Lameck Onyango

Personal information
- Full name: Lameck Onyango Ngoche
- Born: 22 September 1973 (age 52) Nairobi, Kenya
- Nickname: Dada
- Batting: Right-handed
- Bowling: Right arm medium
- Role: Bowler
- Relations: Nehemiah Odhiambo (brother); James Ngoche (brother); Shem Ngoche (brother); Margaret Ngoche (sister);

International information
- National side: Kenya (1996–2014);
- ODI debut (cap 13): 6 March 1996 v Sri Lanka
- Last ODI: 18 October 2009 v Zimbabwe
- T20I debut (cap 8): 1 September 2007 v Bangladesh
- Last T20I: 14 September 2007 v Sri Lanka

Domestic team information
- Swamibapa Sports Club

Career statistics
| Competition | ODI | T20I | FC | LA |
| Matches | 29 | 5 | 23 | 61 |
| Runs scored | 144 | 17 | 339 | 286 |
| Batting average | 13.09 | 8.50 | 13.56 | 11.44 |
| 100s/50s | 0/0 | 0/0 | 0/1 | 0/0 |
| Top score | 34* | 5 | 67 | 34* |
| Balls bowled | 995 | 128 | 2,489 | 1,989 |
| Wickets | 26 | 4 | 35 | 54 |
| Bowling average | 37.73 | 32.00 | 42.40 | 33.24 |
| 5 wickets in innings | 0 | 0 | 2 | 1 |
| 10 wickets in match | 0 | 0 | 0 | 0 |
| Best bowling | 3/29 | 2/17 | 6/21 | 6/14 |
| Catches/stumpings | 3/– | 0/– | 8/– | 8/– |
- Source: ESPNcricinfo, 13 May 2017

= Lameck Onyango =

Kenyan cricketer

Lameck Onyango Ngoche (born 22 September 1973) is a Kenyan former cricketer. He is a right-handed batsman and a right-arm medium-pace bowler. Though initially not one of cricket's more successful figures, his career turned around during his second year in 1997, when he switched roles from bowler to a "specialist tail-ender" for the ICC Trophy.

==Career==
From 2004 Onyango developed into an effective bowling all-rounder and followed up his maiden first-class half century with match winning figures of 6–21 in Kenya's 2005 Intercontinental Trophy victory over Uganda.
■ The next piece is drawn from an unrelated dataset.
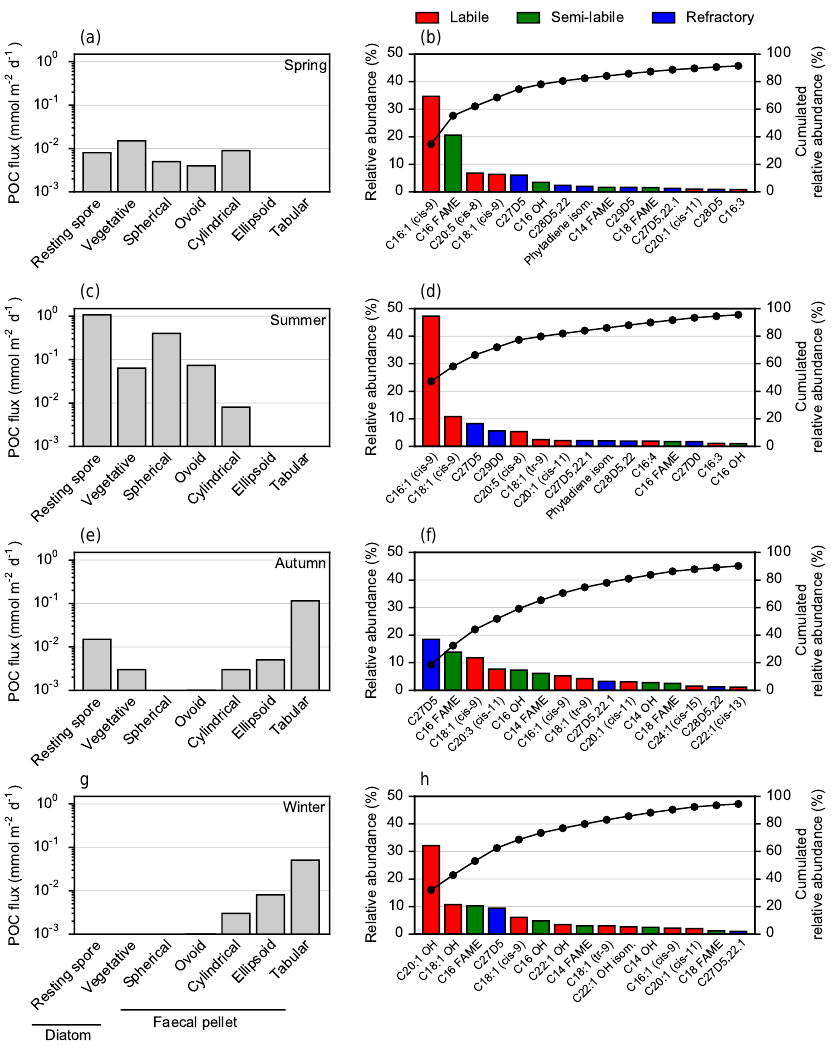
Figure 4. Seasonal evolution of carbon export vectors and associated lipid composition over the central Kerguelen Plateau (A3, 289m). Left panels: carbon export vectors from Rembauville et al. (2015). Right panels: sorted relative abundance (coloured bars) and cumulated relative abundance (dots) of major lipids. (a) and (b) cups 1–3, (c) and (d) cup 9, (e) and (f) cup 11, (g) and (h) cup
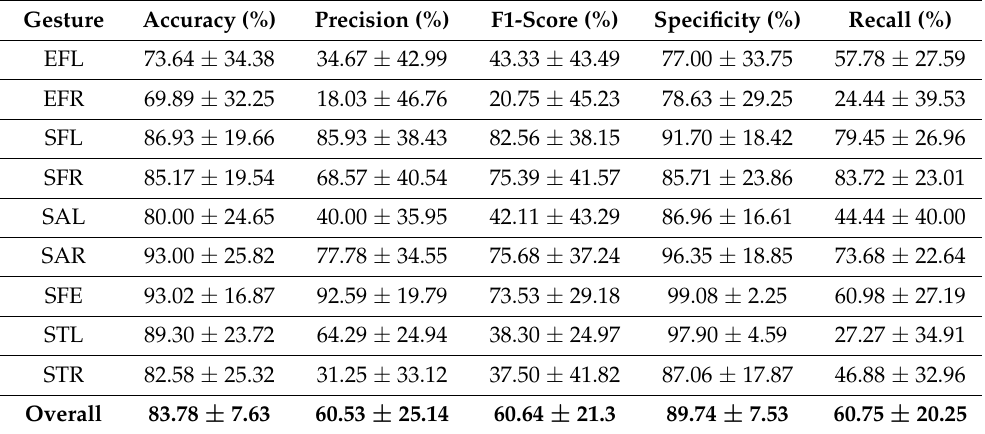
Table 3. LOSO results for all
Later, he worked on his batting and made some handy contributions to the Kenyan batting line up.

After five years, Onyango was recalled in a bizarre fashion - as a number 11 against Australia in 2002, but did not bowl throughout. Though missing Kenya's World Cup campaign of 2003, he was recalled for 2004 ICC Champions Trophy. In November 2019, he was named in Kenya's squad for the Cricket World Cup Challenge League B tournament in Oman.

In April 2022, Cricket Kenya named Onyango as the interim head coach of Kenya's women's national cricket team.